2)  The music that we sing should be well written and executed well, not just in a haphazard manner. It shouldn't be trite; it shouldn't be simply three chords repeated endlessly, which is what we have in about 99% of praise music today.

3)  It should have complexity. Think of the artistry in the temple and the tabernacle that we really the Holy Spirit giving skill to the Bezaleel and Aholiab. Think of the complexity of the words in the psalms. The psalms are so complex it would demand complex music to carry it.

4)  It moves towards a resolution and end. God moves things. History is moving towards a resolution; music should move towards a resolution and an ending.

5)  It is not about a performance. You don't have a band up front that is no different from a rock concert.

6)  The music should composed to fit the words. It is about the words, not the music. The words drive the music, not the other way around.

7)  The music should enhance the message. The music should prepare the worshipper to think and concentrate and focus on being able to listen to a one-hour message that teaching things he never heard before.

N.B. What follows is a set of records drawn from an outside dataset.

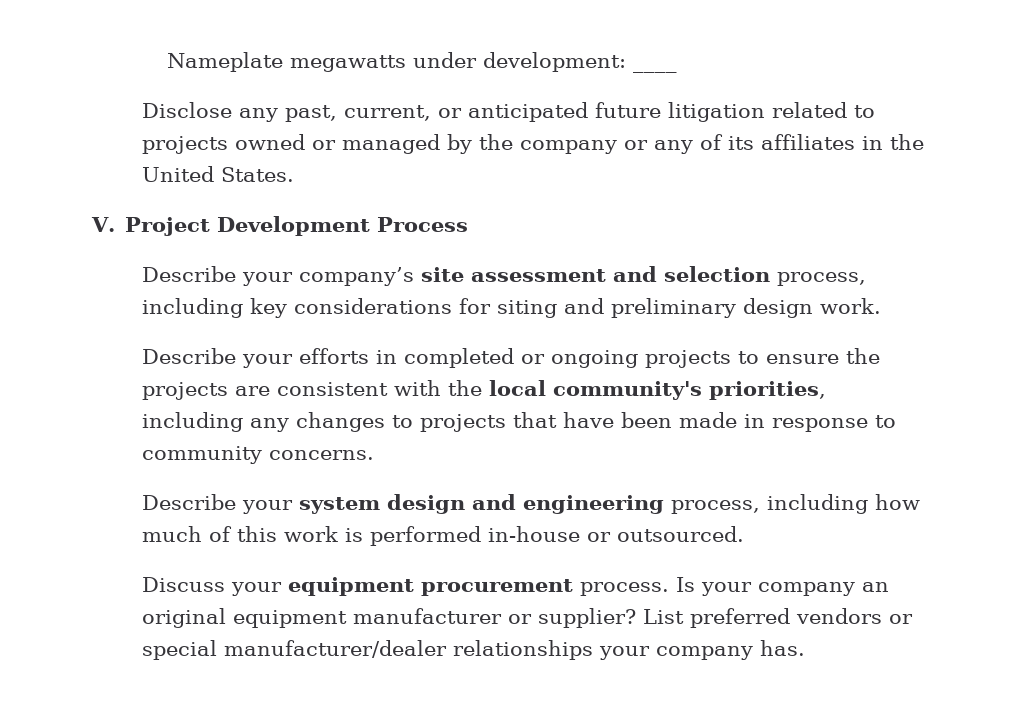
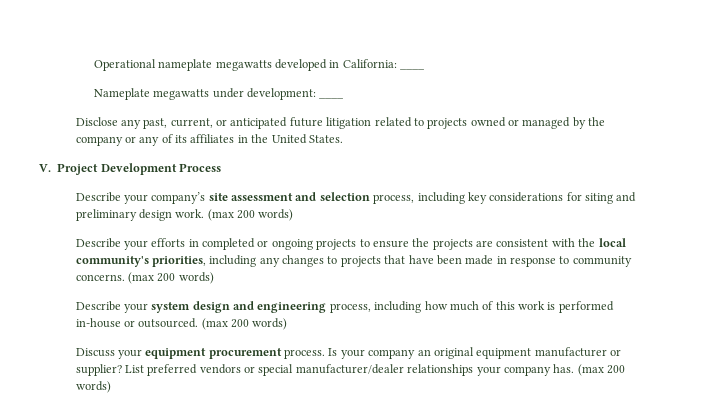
(166, 62) none -> [93,59,397,71] [400,68,426,70] Operational nameplate megawatts developed in California: ____ //
(881, 306) none -> [207,209,294,221] (max 200 words)
(374, 455) none -> [127,272,214,284] (max 200 words)
(744, 534) none -> [201,318,288,330] (max 200 words)
(805, 648) none -> [577,364,626,376] [75,381,111,393] (max 200 words)

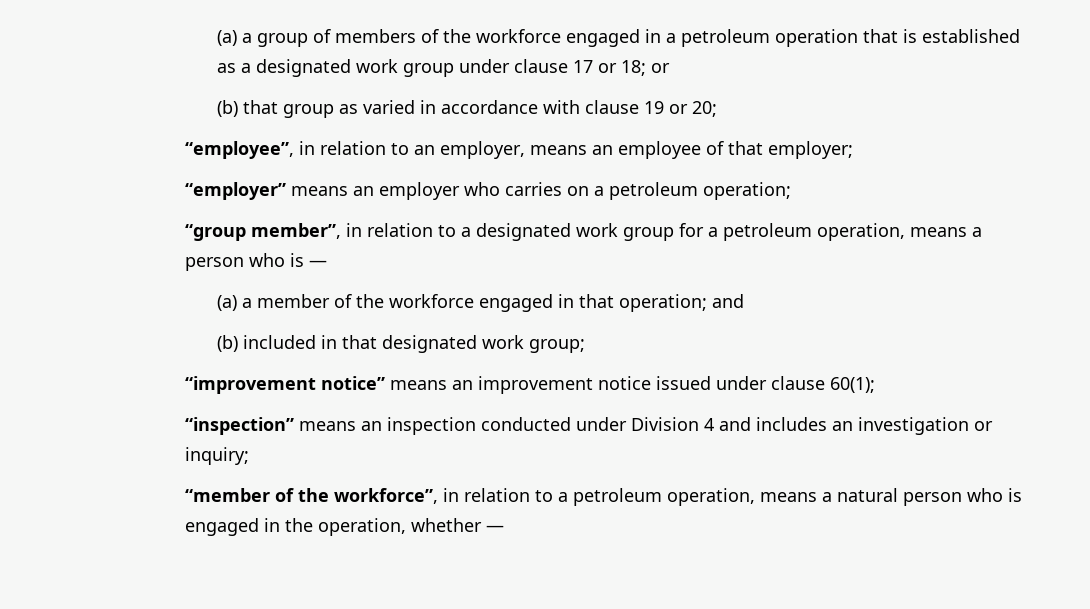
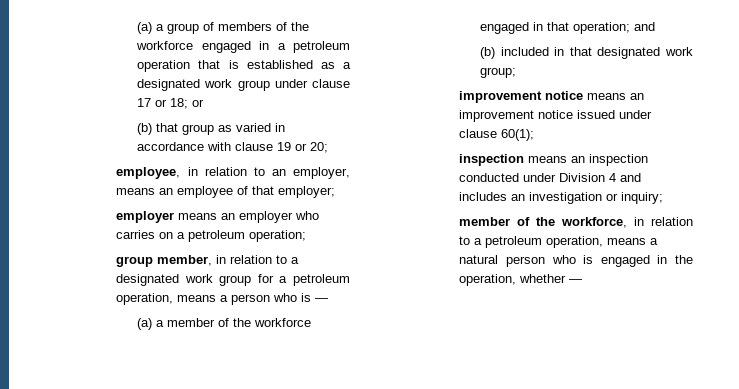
[184,141,294,159] “employee”, -> [116,167,181,179] employee,
[184,182,286,200] “employer” -> [116,211,175,223] employer
[184,223,341,241] “group member”, -> [116,255,213,267] group member,
[184,376,385,394] “improvement notice” -> [459,91,584,103] improvement notice
[184,417,294,435] “inspection” -> [459,154,525,166] inspection
[184,488,438,504] “member of the workforce”, -> [459,217,628,228] member of the workforce,

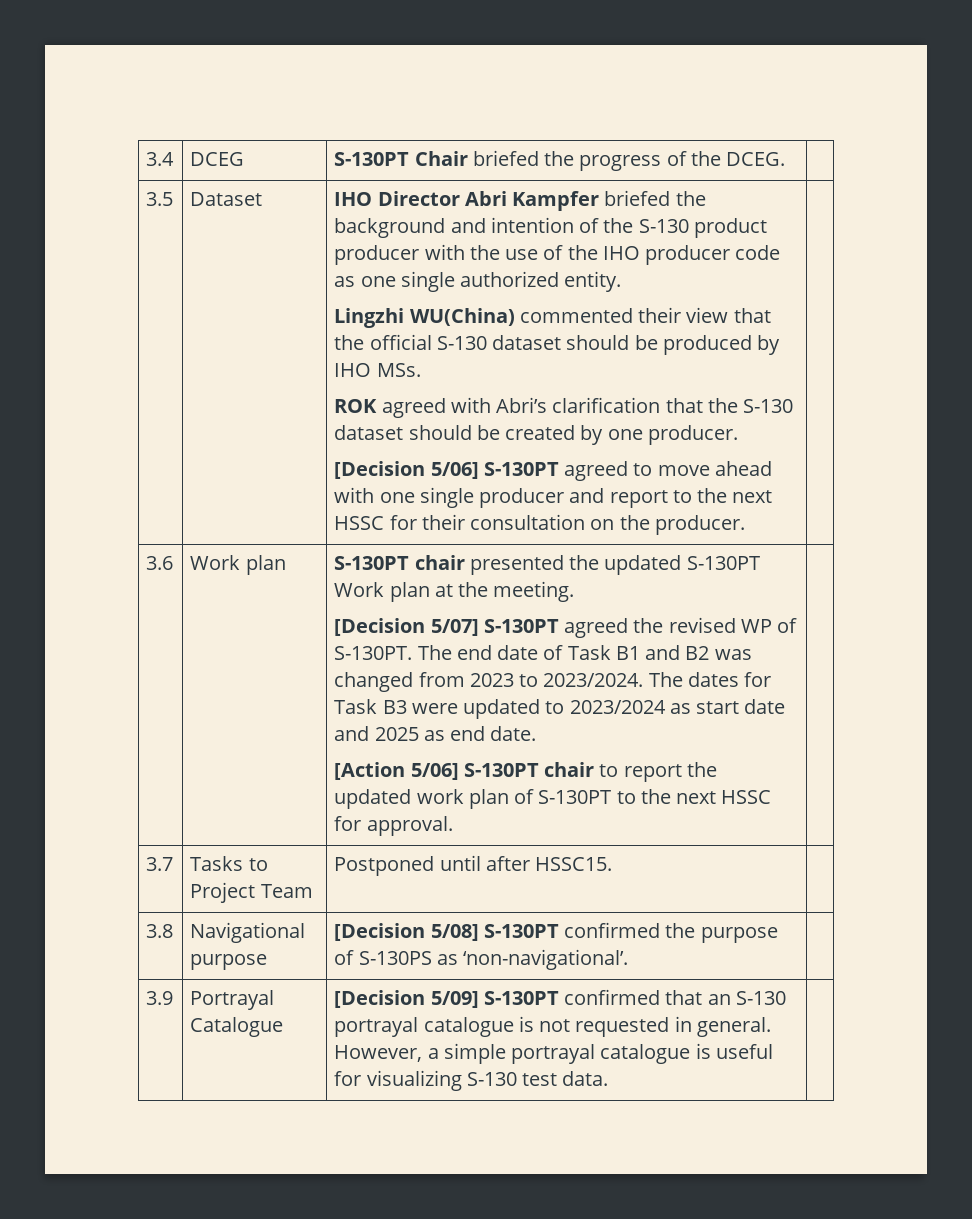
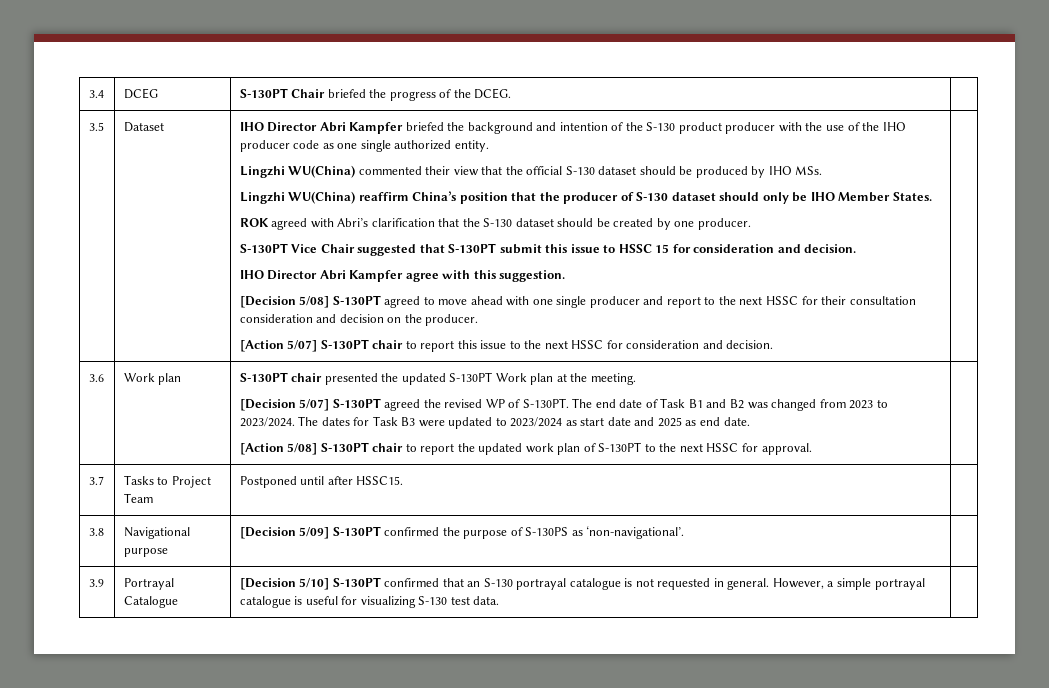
(421, 370) none -> [239,191,932,204] // Lingzhi WU(China) reaffirm China’s position that the producer of S-130 dataset should only be IHO Member States.
[334,461,479,479] // [Decision 5/06] -> [239,243,857,256] [239,270,566,282] [239,296,330,308] // S-130PT Vice Chair suggested that S-130PT submit this issue to HSSC 15 for consideration and decision. // IHO Director Abri Kampfer agree with this suggestion. // [Decision 5/08]
(586, 522) none -> [239,314,384,323] consideration and decision
(745, 525) none -> [239,339,774,352] // [Action 5/07] S-130PT chair to report this issue to the next HSSC for consideration and decision.
[410,763,459,780] 5/06] -> [287,443,318,455] 5/08]
[430,924,479,941] 5/08] -> [299,527,330,539] 5/09]
[430,991,479,1008] 5/09] -> [299,578,330,590] 5/10]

8)  The content of the words, then, should impact the emotions, not the other way around. But we don't try to recapture the emotions; it is the words, the thought, the doctrine that drives our thinking. So the music isn't supposed to be the kind of soft mood music which is consistent with contemplative, subjective spirituality, but it should be the kind of music that supports and enhances thoughtful words that are an analysis of who God is and what He has done for us. The purpose of the singing is to focus our attention on who God is and what He has revealed and accomplished in history.

 

The music, then, is an aid to the Word. It should focus our concentration on those great doctrines of Scripture that talk about the attributes of God, the work of Christ on the cross, what He accomplished, what He is doing now in history. When we think about those things at times our emotions will become deeply stirred, but it is by the words, not the music. If we are using music to create these moods rather than the Word then what has happened is we have worshipped internal subjective emotions that have taken rein. We put the cart of emotion in front of the horse of doctrine and we are trying to recapture these feelings that you define as being close to God, and what we have done is set up an idol of our own feelings. That is what happened across the board of our culture today. So we have to take music as something that has real meaning and has real impact. We must recognize that it is the vehicle that drives the words, not the other way around.